• **Entries shown**
____

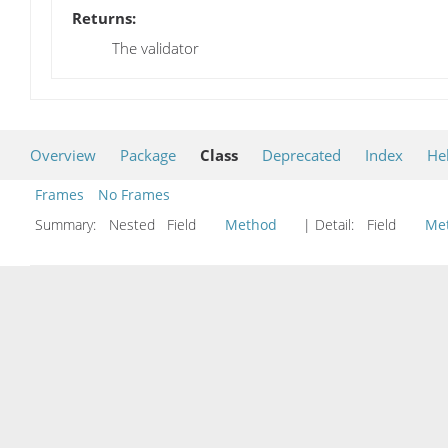
Returns:
The validator
Overview
Package
Class
Deprecated
Index
He
Frames
No Frames
Summary:
Nested Field
Method
| Detail:
Field
Me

____

• **Exercise details**
Your task is to set down each line above verbatim while excluding the pictures.

• **Exercise result**
Returns:
The validator
Overview
Package
Class
Deprecated
Index
He
Frames
No Frames
Summary:
Nested Field
Method
| Detail:
Field
Me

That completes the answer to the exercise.